English
Let a ∈ ℝ. Define a sequence t_n by t_0 = a and t_{n+1} = √2 · t_n + a. Then t_n has closed form t_n = a(1+√2)(√2^{n+1} − 1) for all n ∈ ℕ.
Русский
Пусть a ∈ ℝ. Положим последовательность t_n так, чтобы t_0 = a и t_{n+1} = √2 · t_n + a.
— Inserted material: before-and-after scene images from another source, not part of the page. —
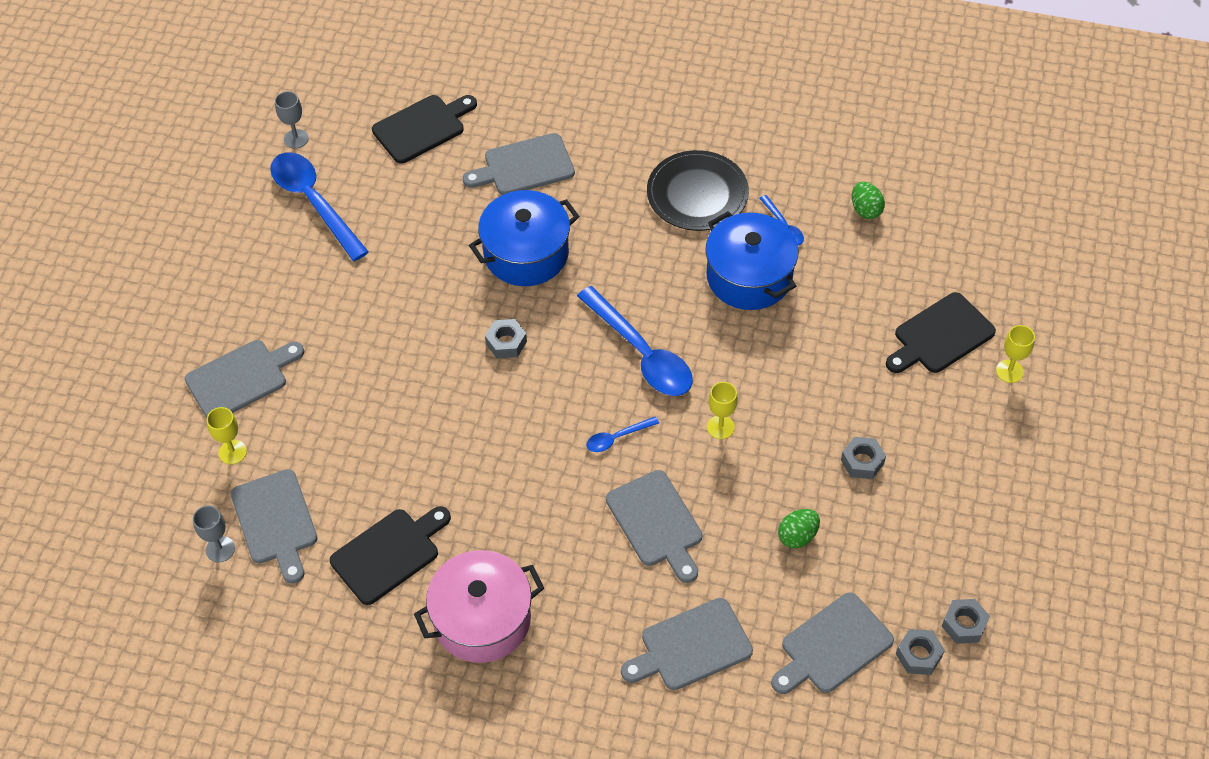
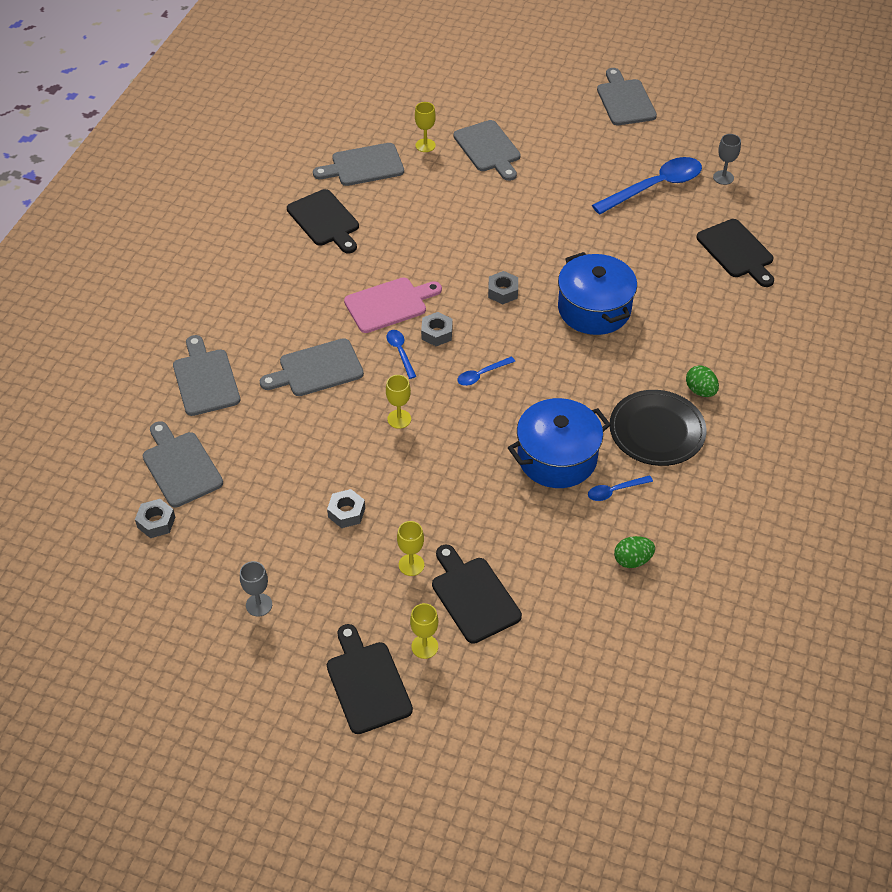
camera: 95 degrees right, 5 degrees down
(220, 549) = (347, 140): grey goblet -> grey goblet (259, 605)
(482, 619) = (259, 266): pink pot -> none
(524, 166) = (692, 314): grey cutting board -> grey cutting board (625, 100)
(539, 459) = (389, 304): none -> pink cutting board
(641, 353) = (481, 375): blue spoon -> blue spoon, size x0.46
(797, 536) = (284, 457): green egg -> green egg (700, 391)
(915, 393) = (411, 565): none -> yellow goblet
(964, 624) = (174, 559): grey nut -> grey nut (437, 333)
(1064, 415) = (367, 683): none -> black cutting board

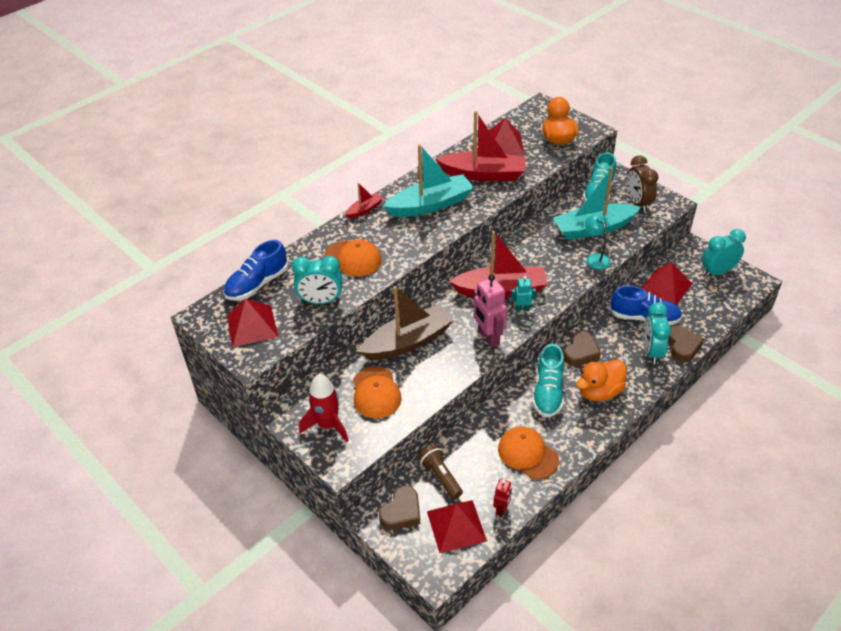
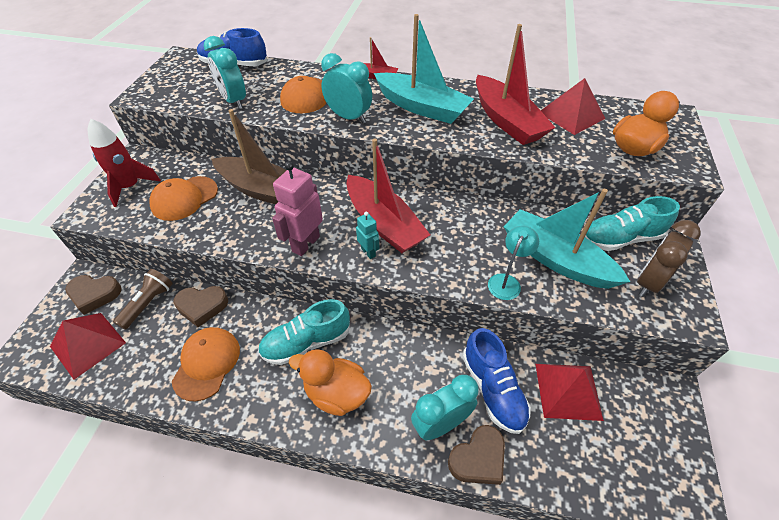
camera: 55 degrees right, 5 degrees up
(252, 326) = (181, 81): red pyramid -> none
(502, 509) = (120, 374): red robot -> none
(581, 352) = (387, 347): brown heart -> brown heart (202, 306)
(717, 272) = (657, 445): turquoise clock -> turquoise clock (348, 117)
Тогда для всех n ∈ ℕ выполняется t_n = a(1+√2)(√2^{n+1} − 1).
LaTeX
$$$\\operatorname{normThreshold}(a,n) = a\\,(1+\\sqrt{2})\\,\\big((\\sqrt{2})^{\\;n+1} - 1\\big)$$$
Lean4
/-- A sequence of real thresholds that will be used to cut the space into annuli.
Chosen such that for a rotation invariant measure, an application of lemma
`measure_le_mul_measure_gt_le_of_map_rotation_eq_self` gives
`μ {x | ‖x‖ ≤ a} * μ {x | normThreshold a (n + 1) < ‖x‖} ≤ μ {x | normThreshold a n < ‖x‖} ^ 2`. -/
noncomputable def normThreshold (a : ℝ) : ℕ → ℝ :=
arithGeom (√2) a a